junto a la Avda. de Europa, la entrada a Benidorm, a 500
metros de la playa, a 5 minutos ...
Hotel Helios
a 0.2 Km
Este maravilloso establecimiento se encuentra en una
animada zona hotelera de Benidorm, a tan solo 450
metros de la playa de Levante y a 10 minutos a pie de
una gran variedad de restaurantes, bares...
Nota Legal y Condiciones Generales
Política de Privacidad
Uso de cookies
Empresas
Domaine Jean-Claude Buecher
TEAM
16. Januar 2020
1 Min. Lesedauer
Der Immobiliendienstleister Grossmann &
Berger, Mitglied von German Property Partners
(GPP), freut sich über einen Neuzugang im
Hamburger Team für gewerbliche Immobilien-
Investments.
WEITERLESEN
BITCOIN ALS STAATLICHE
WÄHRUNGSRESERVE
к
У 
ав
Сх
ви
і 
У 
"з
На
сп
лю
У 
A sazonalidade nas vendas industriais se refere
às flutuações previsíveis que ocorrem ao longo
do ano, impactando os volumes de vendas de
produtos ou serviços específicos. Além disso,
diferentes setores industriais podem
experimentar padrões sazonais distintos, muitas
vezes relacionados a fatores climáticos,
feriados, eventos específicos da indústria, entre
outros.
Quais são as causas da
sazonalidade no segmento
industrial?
════════
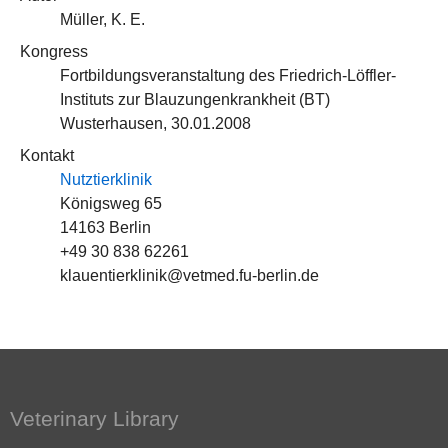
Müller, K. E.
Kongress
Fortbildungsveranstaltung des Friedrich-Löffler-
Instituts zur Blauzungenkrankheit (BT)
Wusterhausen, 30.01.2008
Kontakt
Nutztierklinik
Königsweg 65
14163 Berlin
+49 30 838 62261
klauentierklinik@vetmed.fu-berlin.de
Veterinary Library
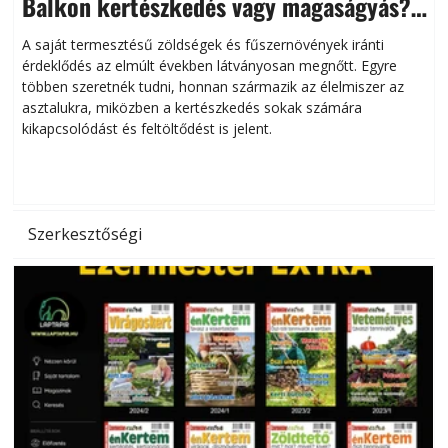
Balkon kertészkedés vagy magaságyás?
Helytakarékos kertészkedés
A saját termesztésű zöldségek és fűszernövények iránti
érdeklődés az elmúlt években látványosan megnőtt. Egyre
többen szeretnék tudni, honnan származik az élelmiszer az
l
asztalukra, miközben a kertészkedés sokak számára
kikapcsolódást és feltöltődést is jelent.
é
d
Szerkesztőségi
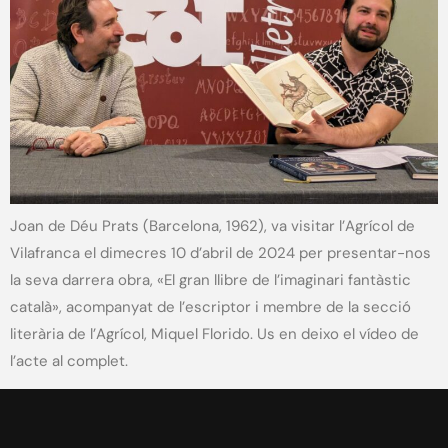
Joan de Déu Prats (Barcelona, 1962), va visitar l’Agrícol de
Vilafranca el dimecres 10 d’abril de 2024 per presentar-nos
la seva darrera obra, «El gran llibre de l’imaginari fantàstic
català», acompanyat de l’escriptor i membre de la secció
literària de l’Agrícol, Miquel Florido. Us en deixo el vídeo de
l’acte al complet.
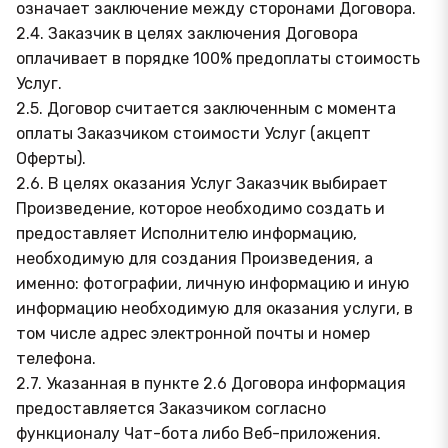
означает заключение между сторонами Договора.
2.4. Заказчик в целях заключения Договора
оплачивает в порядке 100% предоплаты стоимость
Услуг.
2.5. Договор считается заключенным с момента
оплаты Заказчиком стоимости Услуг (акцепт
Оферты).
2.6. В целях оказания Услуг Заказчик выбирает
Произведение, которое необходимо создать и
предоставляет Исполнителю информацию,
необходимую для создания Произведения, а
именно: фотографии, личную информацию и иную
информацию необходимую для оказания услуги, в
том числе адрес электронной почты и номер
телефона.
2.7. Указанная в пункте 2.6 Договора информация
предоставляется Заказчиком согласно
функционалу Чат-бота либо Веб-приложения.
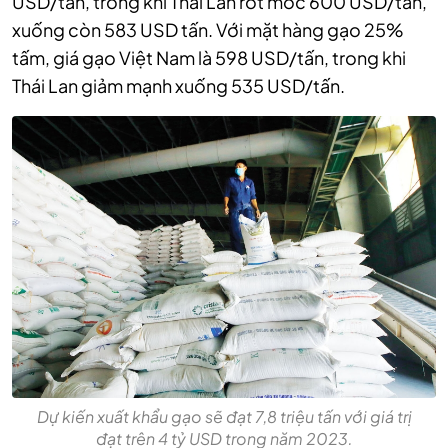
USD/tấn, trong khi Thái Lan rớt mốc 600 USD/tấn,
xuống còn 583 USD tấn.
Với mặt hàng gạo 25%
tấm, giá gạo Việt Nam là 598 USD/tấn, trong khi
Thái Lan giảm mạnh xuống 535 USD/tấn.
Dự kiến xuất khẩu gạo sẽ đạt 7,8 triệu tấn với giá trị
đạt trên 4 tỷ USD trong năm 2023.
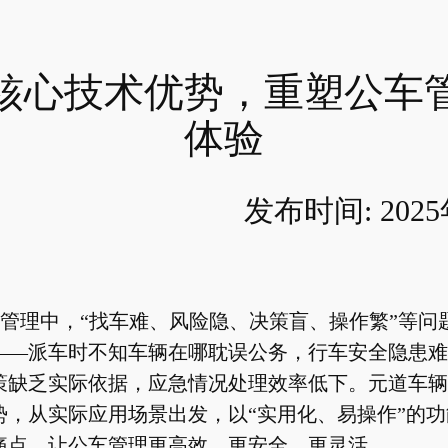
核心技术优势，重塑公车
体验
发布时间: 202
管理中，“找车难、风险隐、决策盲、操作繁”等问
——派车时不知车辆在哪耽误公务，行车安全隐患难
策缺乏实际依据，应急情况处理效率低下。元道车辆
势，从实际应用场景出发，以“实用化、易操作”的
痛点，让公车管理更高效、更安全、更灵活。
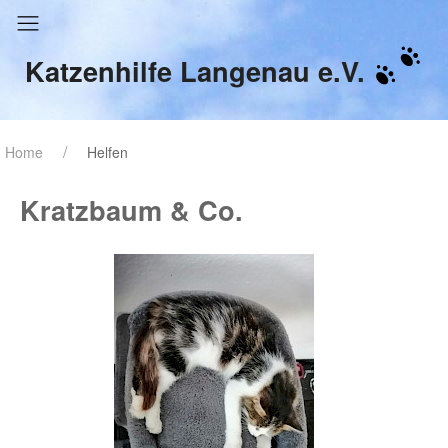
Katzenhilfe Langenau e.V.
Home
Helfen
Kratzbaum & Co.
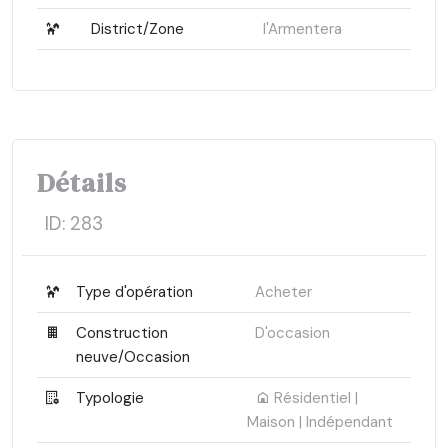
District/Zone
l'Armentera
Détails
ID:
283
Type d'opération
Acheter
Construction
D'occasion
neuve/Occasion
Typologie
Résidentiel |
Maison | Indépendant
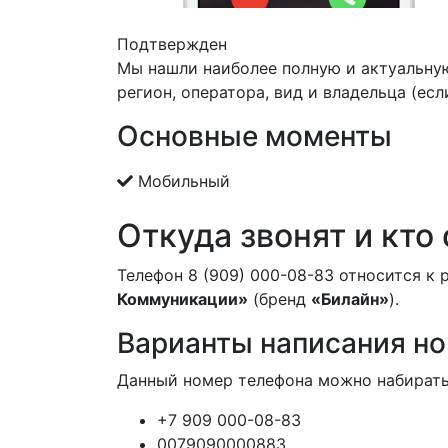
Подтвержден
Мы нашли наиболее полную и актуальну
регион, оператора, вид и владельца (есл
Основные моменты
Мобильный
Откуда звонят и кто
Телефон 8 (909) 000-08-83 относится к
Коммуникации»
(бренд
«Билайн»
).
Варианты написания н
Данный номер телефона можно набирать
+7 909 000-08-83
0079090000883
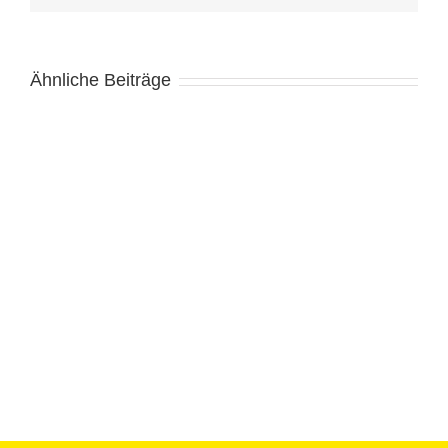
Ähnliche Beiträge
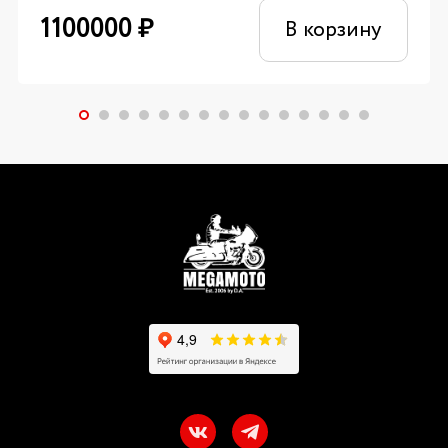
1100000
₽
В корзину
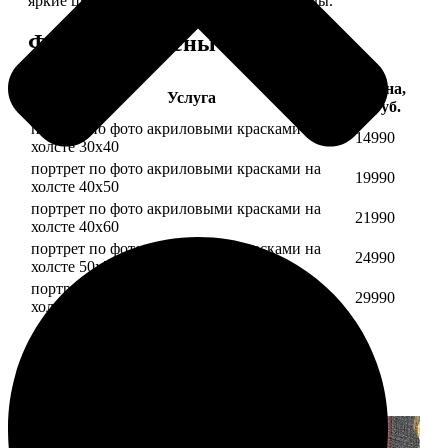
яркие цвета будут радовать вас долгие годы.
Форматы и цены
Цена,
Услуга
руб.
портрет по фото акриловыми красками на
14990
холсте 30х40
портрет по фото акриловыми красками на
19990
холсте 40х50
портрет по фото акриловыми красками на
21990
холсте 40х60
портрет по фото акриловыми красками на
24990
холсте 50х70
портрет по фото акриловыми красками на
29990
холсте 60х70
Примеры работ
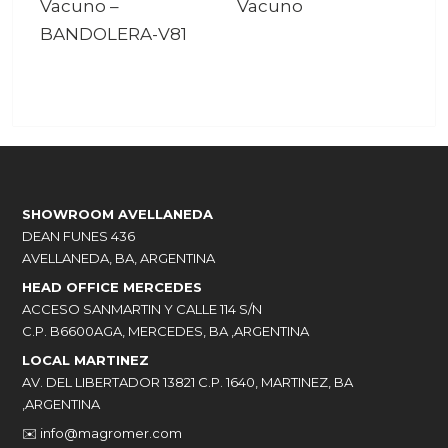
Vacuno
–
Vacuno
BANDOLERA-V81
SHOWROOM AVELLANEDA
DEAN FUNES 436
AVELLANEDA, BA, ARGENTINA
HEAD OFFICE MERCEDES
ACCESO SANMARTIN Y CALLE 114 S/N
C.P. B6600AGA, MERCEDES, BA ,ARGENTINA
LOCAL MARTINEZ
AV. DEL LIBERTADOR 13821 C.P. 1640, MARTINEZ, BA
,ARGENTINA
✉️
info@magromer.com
════════
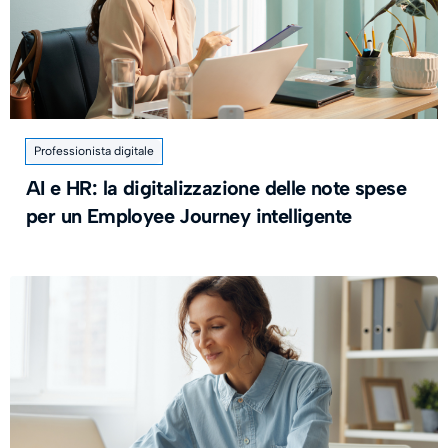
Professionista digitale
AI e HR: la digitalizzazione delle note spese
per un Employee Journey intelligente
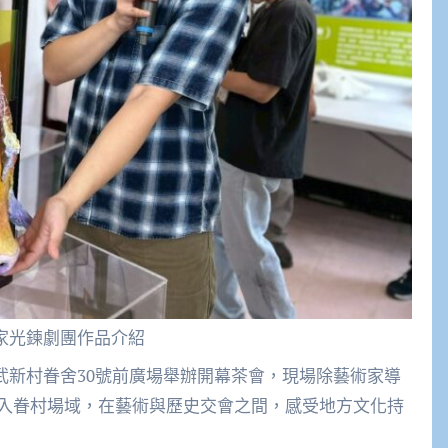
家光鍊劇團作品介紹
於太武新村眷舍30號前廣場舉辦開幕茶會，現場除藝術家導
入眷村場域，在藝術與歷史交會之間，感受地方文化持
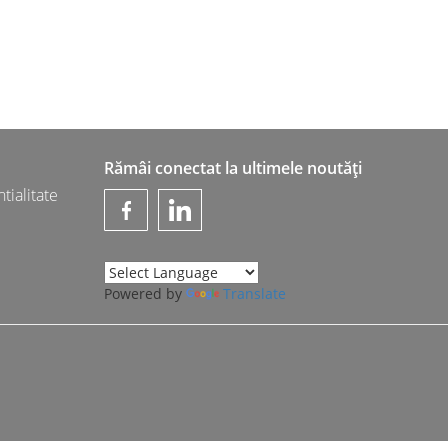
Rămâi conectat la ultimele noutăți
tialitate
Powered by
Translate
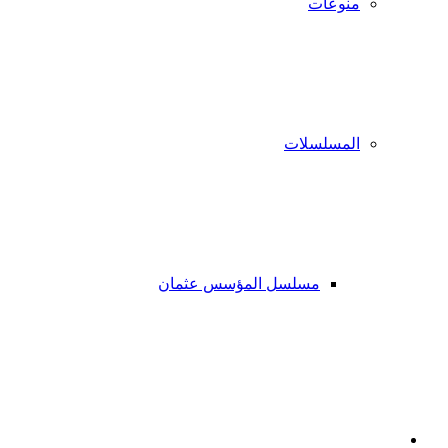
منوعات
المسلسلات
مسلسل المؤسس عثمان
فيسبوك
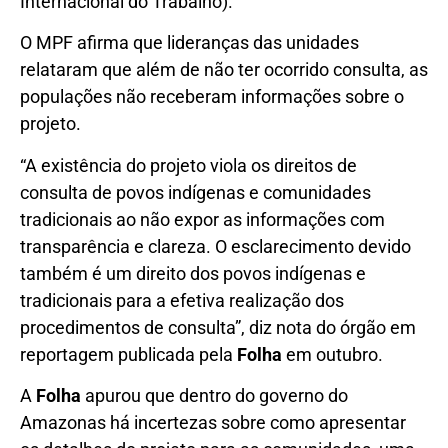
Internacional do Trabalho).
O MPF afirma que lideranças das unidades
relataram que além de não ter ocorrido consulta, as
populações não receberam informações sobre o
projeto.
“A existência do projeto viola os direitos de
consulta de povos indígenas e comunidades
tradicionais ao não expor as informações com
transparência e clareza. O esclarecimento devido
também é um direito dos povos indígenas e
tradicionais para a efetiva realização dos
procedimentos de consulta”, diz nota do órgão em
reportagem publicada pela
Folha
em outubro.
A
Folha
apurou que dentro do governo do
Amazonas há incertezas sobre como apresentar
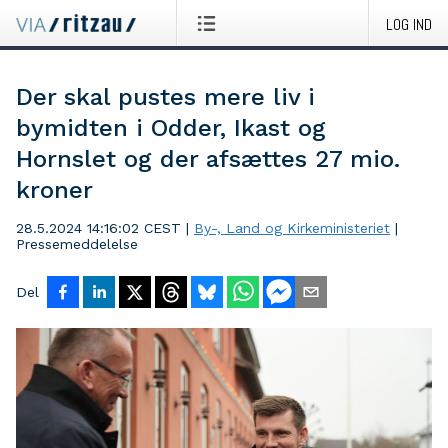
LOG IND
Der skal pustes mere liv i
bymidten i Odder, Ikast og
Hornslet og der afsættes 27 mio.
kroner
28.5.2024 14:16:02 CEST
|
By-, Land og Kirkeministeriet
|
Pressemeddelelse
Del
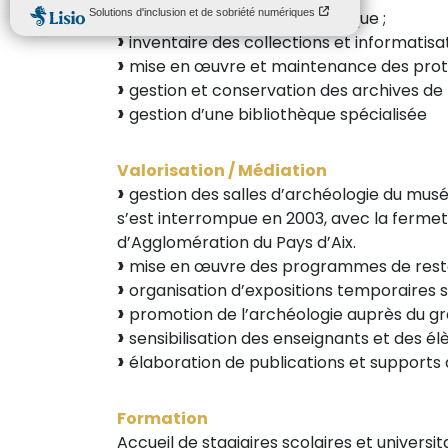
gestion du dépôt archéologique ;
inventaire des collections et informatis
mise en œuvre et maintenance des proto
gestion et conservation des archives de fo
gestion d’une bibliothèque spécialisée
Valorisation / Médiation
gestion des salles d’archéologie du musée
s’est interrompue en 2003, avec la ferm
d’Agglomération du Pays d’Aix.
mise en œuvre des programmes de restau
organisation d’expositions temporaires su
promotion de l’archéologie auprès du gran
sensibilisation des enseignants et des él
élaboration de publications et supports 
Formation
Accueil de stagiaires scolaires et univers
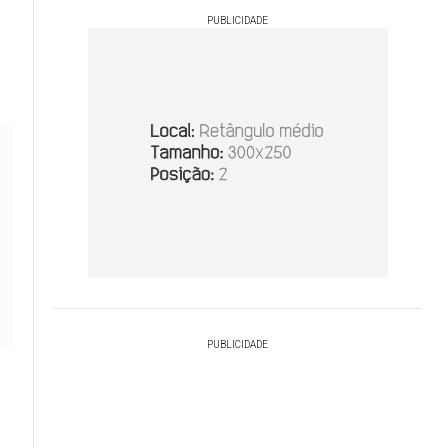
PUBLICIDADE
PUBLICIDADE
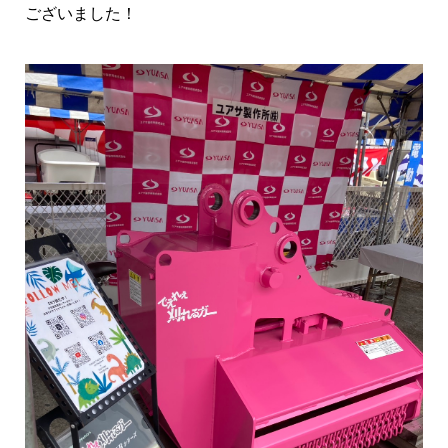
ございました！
════════
» **AIM OF THE EXERCISE**:
Your answer must consist of every line in the listing that contains "tradicionais".

» **RESULT FOR THIS EXERCISE**:
tradicionais ao não expor as informações com
tradicionais para a efetiva realização dos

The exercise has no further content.